After perusing and purchasing various knickknacks in the Sony Building, Yukie took us outside the restaurant of a legendary sushi chef.  I don’t remember his name, but he had recently been the focus of a documentary.  His restaurant is incredibly small, but reservations must be made a month in advance in order to eat there.  There is also no menu.  The food is whatever the chef feels like preparing that day.  If you want to eat there, bring lots of money as the cost is a staggering $300 per person to sample this legend’s wares.

From there, it was off to the Shinjuku district where we visited the Square Enix store.  Square Enix is a video game company best known for creating the Final Fantasy series of games.  It was a very small shop, but it had lots of interesting models to look at.  I ended up picking up some mystery monster toys for my niece and nephew. 

After our visit to Square Enix, we headed over to Harajuku where we enjoyed a late lunch at a ramen restaurant.  I ordered a Kanoban (spicy) pork ramen.  Dave and Mat ordered similar dishes, but theirs had eggs in them.  When we received our meals, they inspired the classic Matism, “I can smell the porky goodness.”  And it was a delicious meal.

Once we had recharged our batteries with the food, we explored the market in Harajuku which has a more underground feel.  I bought a t-shirt for myself that had a kanji which translated to “I’m in Japan” and bought a Hello, Kitty thingamajig for my sister-in-law.  I also caved to peer pressure as I bought a crepe along with Mat and Dave.  I’m usually not much for sweets, but this was an excellent dessert.

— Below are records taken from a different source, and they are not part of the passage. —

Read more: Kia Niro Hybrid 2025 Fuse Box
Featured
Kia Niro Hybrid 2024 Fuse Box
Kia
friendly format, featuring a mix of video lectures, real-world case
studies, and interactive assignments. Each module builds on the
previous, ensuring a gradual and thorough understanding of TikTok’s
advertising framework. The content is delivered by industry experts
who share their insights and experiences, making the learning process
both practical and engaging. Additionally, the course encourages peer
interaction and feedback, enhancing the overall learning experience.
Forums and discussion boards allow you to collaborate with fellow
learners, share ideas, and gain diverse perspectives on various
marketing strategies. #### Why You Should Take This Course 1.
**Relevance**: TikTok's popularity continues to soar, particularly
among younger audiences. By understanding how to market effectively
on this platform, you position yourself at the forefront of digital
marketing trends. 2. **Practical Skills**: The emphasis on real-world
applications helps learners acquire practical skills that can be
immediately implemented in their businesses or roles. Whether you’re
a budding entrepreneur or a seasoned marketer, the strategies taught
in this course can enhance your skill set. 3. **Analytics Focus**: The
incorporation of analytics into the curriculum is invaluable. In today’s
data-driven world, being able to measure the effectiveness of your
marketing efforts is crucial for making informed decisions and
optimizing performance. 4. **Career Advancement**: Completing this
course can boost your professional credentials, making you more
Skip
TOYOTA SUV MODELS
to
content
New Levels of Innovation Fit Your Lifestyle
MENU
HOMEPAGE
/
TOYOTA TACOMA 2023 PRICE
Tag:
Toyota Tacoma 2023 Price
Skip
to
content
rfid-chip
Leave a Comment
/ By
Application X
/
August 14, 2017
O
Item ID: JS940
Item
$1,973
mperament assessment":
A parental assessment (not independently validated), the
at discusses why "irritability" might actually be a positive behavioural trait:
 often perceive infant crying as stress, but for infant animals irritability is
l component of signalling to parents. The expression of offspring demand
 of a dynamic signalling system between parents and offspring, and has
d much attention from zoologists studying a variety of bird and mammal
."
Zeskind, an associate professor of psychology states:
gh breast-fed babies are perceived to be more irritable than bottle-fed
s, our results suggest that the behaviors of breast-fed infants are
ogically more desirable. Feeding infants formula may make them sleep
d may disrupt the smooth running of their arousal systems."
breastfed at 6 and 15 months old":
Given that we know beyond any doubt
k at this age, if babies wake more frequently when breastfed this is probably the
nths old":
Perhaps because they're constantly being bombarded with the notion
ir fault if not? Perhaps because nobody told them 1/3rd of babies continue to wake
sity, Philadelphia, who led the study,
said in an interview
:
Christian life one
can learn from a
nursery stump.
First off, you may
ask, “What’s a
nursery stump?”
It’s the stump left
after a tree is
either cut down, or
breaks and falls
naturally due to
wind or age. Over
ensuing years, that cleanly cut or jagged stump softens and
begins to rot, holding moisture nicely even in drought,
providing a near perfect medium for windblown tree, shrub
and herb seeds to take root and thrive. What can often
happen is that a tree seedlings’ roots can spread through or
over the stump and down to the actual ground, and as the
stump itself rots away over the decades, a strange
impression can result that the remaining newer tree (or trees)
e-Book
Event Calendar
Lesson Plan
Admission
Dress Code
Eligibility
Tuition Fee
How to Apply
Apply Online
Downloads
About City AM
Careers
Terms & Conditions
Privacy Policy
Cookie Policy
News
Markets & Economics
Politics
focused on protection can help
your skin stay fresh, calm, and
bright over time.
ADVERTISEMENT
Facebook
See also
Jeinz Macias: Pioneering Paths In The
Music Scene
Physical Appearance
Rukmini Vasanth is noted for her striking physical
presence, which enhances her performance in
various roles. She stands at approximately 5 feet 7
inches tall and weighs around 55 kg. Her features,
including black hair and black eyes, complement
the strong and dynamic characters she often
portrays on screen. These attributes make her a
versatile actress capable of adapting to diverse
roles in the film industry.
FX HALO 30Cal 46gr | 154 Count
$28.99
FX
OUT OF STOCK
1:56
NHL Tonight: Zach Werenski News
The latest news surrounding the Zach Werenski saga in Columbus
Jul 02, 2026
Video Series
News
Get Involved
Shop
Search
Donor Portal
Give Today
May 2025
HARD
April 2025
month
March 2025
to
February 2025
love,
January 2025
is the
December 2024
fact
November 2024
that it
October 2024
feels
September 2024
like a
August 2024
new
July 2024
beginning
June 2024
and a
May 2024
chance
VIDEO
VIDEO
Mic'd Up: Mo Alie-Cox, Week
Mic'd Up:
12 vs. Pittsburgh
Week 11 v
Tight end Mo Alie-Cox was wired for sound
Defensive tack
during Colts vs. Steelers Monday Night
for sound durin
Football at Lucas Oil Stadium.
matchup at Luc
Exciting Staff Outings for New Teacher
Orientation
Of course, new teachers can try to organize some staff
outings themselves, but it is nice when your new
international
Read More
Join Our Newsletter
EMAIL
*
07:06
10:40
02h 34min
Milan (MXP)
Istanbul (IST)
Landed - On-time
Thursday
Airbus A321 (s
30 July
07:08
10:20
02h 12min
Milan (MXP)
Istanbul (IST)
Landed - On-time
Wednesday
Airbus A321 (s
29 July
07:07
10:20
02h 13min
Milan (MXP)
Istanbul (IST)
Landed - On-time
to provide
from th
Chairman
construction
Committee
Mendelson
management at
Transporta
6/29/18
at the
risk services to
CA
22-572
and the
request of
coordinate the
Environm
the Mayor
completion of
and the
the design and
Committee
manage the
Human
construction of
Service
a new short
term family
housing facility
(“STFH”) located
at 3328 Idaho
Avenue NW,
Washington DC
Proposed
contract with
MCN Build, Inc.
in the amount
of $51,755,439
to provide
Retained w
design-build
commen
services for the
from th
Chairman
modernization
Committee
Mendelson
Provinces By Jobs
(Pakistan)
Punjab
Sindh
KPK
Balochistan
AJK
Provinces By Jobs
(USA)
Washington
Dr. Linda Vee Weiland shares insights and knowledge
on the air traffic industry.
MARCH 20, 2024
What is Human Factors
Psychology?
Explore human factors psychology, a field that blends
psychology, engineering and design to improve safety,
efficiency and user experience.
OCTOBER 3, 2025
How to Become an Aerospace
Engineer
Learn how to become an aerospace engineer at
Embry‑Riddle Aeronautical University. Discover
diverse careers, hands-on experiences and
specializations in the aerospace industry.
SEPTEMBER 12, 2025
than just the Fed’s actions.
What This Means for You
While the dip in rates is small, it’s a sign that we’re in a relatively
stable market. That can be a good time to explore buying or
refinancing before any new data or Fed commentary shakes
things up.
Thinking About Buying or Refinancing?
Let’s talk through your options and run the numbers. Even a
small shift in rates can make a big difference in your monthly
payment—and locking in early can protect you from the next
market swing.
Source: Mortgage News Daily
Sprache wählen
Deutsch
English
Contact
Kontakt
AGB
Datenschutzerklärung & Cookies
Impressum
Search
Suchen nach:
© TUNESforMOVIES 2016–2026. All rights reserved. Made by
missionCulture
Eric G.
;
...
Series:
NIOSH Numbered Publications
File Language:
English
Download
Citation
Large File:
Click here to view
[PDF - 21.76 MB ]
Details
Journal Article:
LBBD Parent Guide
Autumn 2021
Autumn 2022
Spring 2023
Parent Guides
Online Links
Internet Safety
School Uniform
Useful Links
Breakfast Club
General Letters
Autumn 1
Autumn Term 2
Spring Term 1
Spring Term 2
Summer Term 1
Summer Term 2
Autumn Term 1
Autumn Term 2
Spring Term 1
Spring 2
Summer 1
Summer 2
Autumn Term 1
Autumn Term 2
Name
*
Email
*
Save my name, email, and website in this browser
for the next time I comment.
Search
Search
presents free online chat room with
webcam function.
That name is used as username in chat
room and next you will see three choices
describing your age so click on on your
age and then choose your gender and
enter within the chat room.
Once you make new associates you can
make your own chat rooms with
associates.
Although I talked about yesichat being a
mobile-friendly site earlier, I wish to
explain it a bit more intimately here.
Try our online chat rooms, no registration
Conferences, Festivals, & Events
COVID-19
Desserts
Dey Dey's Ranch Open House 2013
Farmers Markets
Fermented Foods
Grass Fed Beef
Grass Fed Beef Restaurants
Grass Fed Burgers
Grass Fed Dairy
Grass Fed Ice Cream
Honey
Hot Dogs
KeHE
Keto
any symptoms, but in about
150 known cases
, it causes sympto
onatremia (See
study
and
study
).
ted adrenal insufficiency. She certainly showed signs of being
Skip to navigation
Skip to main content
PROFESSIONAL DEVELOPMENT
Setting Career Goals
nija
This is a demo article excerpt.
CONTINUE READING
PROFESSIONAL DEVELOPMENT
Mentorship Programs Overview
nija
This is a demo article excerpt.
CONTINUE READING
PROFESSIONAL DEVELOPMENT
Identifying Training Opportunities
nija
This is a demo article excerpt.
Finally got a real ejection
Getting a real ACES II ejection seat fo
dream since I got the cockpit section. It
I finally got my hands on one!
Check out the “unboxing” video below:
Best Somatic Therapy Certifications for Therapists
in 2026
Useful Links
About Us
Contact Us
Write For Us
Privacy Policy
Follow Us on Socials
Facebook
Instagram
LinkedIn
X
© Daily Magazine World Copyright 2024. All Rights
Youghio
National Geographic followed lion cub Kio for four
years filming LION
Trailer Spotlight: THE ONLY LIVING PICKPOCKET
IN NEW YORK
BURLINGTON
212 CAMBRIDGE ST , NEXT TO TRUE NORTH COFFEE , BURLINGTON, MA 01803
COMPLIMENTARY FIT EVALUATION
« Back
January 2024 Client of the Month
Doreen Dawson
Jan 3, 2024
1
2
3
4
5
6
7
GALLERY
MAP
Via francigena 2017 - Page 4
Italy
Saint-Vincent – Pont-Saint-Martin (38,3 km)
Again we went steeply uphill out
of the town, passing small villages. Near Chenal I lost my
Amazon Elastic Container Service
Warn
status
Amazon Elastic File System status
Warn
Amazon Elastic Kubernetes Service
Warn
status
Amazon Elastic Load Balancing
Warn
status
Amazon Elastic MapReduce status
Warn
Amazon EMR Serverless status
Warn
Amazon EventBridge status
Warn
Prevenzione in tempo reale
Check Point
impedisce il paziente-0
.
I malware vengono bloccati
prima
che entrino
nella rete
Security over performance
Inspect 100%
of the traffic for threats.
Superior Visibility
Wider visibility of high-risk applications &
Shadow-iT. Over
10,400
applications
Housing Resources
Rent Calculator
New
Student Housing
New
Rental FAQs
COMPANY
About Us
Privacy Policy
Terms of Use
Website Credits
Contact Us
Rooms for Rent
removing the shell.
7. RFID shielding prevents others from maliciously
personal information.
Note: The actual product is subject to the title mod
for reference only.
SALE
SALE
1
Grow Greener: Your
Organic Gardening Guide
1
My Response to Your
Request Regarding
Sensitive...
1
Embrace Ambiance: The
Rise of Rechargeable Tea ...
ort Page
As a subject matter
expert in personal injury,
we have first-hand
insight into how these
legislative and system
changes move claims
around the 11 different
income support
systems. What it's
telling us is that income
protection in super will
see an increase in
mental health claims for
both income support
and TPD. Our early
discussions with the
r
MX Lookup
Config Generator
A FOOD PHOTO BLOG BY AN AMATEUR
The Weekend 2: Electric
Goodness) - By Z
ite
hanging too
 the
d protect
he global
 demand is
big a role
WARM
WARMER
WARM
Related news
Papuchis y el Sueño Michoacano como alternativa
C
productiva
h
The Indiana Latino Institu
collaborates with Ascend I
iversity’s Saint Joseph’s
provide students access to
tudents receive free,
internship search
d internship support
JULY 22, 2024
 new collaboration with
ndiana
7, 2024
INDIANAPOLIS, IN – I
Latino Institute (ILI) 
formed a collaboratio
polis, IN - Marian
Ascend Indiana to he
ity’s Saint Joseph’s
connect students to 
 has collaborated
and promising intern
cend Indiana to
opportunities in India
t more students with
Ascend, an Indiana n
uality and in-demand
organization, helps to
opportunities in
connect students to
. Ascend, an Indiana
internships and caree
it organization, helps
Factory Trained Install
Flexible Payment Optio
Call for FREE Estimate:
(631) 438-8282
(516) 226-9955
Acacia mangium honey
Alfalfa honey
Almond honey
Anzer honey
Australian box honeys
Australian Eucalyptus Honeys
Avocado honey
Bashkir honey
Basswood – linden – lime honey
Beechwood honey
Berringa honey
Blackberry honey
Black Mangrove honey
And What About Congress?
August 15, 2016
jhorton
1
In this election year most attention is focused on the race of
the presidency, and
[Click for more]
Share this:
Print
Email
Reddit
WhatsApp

Soon our time was up and our group of merry wanderers made its way to Shibuya where we stopped at a bazaar.  I did most of my souvenir shopping at this place as there were all sorts of items to choose from.  I chose several beautiful items made out of ceramics for my friends and family like fish, lotus blossoms, and a few interesting stones.

Afterwards, we headed back to our hotel for a little bit of down time before our group headed out to a kaiten (conveyor belt) sushi restaurant for dinner.  The name is just what it sounds like.  We sat around a giant centerpiece that had all kinds of sushi being moved by conveyor belt.  If something caught your interest, you grabbed it and enjoyed it.  When you were finished eating, the plates would be counted up and that’s what you would be charged.  I seem to recall that the price was 118 yen (a bit over $1) a plate.  Mat, who has a superhuman metabolism, said he had polished off 18 plates of sushi when he had eaten at this place 2 years previously.  Mind you, the plates are about the size of a tea saucer with a just a piece or two of sushi on each dish.

Once we had dined, it was back to the Hotel Tokyo Metropolitan where we took it easy for the rest of the night.  We were going to need all of our strength tomorrow as we were heading for the centerpiece of the Tokyo Maximum Tour. . .the Tokyo Game Show.